[[ Provided information, beginning ]]
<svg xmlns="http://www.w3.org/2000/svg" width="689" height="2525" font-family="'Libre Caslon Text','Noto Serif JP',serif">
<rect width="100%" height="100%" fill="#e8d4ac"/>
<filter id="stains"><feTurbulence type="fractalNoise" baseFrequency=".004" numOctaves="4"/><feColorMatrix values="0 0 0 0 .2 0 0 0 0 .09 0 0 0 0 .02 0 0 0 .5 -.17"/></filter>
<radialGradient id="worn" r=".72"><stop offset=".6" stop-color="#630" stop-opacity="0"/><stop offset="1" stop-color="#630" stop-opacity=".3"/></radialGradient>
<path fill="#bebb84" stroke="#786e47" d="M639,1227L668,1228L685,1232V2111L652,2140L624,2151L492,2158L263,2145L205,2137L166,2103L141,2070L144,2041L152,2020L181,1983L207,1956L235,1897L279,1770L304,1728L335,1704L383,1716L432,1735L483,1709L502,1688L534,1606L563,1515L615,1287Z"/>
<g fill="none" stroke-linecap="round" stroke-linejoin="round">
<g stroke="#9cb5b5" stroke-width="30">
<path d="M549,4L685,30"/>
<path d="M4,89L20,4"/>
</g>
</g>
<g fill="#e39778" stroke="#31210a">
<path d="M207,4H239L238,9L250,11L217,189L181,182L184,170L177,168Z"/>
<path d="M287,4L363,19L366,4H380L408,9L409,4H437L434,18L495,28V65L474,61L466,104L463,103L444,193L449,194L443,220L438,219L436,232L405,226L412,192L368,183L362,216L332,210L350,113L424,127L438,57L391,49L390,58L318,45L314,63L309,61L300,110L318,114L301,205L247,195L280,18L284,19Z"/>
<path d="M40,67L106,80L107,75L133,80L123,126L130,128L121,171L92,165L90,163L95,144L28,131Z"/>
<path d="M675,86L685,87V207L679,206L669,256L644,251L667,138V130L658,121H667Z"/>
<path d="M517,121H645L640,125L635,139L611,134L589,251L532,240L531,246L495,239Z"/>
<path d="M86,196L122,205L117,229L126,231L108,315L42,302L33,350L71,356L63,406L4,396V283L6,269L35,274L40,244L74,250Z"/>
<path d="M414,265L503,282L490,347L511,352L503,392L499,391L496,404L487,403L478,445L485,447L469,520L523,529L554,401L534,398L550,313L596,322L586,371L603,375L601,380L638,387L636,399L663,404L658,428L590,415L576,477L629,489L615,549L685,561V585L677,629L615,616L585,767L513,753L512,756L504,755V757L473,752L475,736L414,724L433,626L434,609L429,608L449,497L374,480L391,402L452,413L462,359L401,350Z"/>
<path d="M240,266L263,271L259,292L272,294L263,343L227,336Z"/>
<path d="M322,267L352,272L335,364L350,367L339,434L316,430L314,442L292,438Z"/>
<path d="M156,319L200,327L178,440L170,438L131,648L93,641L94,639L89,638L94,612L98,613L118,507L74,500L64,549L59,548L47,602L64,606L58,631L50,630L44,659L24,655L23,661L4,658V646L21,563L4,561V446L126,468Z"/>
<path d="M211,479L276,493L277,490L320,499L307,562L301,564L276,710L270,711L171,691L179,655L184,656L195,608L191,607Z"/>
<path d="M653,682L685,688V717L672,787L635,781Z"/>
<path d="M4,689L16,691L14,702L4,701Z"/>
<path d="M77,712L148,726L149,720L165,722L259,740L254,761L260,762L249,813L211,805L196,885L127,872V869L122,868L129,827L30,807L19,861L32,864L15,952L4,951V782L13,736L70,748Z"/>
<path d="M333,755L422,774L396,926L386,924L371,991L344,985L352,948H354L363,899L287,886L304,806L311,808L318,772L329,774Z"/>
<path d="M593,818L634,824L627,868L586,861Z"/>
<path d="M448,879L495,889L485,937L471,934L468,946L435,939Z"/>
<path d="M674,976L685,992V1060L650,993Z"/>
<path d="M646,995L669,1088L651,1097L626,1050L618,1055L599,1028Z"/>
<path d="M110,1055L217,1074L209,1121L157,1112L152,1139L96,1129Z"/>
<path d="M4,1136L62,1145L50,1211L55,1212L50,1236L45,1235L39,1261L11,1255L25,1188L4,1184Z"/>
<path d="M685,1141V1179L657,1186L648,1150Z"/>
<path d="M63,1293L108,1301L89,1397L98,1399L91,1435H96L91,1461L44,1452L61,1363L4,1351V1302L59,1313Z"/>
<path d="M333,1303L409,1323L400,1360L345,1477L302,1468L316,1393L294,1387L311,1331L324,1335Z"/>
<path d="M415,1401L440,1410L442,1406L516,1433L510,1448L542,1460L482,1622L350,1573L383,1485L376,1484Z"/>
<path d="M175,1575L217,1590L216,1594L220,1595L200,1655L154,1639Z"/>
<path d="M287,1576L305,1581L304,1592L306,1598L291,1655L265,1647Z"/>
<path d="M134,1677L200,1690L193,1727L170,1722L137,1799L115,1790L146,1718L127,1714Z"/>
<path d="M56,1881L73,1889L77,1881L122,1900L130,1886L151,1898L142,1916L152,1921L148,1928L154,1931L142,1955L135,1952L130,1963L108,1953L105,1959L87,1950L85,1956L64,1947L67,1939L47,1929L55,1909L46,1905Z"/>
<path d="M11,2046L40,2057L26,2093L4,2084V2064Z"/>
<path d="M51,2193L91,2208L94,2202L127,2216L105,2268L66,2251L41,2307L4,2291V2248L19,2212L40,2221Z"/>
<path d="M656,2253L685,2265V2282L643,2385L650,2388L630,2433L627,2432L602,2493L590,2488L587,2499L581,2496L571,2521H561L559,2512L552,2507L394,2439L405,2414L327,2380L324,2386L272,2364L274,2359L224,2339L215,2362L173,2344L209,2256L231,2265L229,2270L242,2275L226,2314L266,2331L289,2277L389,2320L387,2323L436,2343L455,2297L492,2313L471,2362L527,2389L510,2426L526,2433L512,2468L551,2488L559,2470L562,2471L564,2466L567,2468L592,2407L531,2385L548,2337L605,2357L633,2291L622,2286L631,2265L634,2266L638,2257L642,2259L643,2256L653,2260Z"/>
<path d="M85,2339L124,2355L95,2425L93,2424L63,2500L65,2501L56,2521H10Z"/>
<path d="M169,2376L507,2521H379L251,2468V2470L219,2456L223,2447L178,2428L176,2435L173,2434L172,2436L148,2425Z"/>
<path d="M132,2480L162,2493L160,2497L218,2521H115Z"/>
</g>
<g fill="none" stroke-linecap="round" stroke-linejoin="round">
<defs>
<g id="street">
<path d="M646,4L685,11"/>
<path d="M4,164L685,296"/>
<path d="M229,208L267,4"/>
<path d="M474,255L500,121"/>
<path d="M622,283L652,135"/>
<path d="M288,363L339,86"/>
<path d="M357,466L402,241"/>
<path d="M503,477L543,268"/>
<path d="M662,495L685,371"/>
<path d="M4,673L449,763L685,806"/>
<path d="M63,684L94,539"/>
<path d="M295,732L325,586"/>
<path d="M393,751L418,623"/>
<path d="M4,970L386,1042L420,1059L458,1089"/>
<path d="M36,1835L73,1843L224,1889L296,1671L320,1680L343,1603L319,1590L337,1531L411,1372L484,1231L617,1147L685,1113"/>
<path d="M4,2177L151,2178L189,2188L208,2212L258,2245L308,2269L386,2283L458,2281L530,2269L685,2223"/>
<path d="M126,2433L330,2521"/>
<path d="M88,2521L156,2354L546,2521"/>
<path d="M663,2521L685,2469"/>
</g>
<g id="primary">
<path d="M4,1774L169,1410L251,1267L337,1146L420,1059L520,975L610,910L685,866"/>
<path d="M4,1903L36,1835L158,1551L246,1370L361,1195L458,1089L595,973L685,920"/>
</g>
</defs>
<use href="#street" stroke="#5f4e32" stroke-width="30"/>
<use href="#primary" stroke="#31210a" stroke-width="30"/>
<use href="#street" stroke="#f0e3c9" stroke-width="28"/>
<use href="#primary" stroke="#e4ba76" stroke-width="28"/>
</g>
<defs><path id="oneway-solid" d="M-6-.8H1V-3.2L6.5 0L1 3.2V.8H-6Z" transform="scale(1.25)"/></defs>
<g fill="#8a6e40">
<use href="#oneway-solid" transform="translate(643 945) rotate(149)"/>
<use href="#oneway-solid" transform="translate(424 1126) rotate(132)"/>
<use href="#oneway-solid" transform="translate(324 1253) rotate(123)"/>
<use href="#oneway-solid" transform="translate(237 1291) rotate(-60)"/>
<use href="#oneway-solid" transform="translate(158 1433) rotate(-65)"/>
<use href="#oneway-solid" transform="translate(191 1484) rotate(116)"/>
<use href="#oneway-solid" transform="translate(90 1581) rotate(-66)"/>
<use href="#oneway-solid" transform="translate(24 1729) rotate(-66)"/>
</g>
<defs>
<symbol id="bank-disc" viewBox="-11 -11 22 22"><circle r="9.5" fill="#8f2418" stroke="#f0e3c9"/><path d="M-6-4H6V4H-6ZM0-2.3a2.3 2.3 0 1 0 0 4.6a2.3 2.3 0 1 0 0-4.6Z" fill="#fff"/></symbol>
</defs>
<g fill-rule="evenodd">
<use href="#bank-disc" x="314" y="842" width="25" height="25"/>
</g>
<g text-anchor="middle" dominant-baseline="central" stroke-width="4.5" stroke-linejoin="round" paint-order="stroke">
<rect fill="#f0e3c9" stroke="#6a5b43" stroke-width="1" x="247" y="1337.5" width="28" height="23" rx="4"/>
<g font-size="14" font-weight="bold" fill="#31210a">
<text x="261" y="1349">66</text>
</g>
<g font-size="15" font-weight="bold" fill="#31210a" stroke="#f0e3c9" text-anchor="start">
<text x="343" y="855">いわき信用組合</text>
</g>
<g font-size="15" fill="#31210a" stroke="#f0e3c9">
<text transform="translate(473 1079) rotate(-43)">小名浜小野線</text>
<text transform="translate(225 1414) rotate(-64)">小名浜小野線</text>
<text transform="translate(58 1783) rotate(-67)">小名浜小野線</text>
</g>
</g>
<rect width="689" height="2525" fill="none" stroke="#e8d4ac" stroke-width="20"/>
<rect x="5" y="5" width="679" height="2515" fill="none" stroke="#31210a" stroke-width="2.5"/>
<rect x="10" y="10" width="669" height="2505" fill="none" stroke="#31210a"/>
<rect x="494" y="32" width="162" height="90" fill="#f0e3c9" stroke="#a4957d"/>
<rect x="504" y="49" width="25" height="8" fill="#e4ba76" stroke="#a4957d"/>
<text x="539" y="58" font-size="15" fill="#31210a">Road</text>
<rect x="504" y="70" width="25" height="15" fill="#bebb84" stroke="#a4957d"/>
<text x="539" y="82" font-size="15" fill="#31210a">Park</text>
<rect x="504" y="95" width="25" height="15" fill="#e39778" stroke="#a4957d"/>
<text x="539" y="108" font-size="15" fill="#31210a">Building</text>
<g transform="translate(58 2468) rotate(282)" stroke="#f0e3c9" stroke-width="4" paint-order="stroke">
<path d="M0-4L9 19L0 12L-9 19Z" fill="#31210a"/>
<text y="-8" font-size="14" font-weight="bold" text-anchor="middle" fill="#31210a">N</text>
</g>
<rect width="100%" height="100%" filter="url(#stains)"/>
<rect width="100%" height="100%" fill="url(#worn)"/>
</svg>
[[ Provided information, end ]]
▸ **Work to be completed**
Go through the records and show every line with the string "translate" in it.

▸ **Answer to this exercise**
<use href="#oneway-solid" transform="translate(643 945) rotate(149)"/>
<use href="#oneway-solid" transform="translate(424 1126) rotate(132)"/>
<use href="#oneway-solid" transform="translate(324 1253) rotate(123)"/>
<use href="#oneway-solid" transform="translate(237 1291) rotate(-60)"/>
<use href="#oneway-solid" transform="translate(158 1433) rotate(-65)"/>
<use href="#oneway-solid" transform="translate(191 1484) rotate(116)"/>
<use href="#oneway-solid" transform="translate(90 1581) rotate(-66)"/>
<use href="#oneway-solid" transform="translate(24 1729) rotate(-66)"/>
<text transform="translate(473 1079) rotate(-43)">小名浜小野線</text>
<text transform="translate(225 1414) rotate(-64)">小名浜小野線</text>
<text transform="translate(58 1783) rotate(-67)">小名浜小野線</text>
<g transform="translate(58 2468) rotate(282)" stroke="#f0e3c9" stroke-width="4" paint-order="stroke">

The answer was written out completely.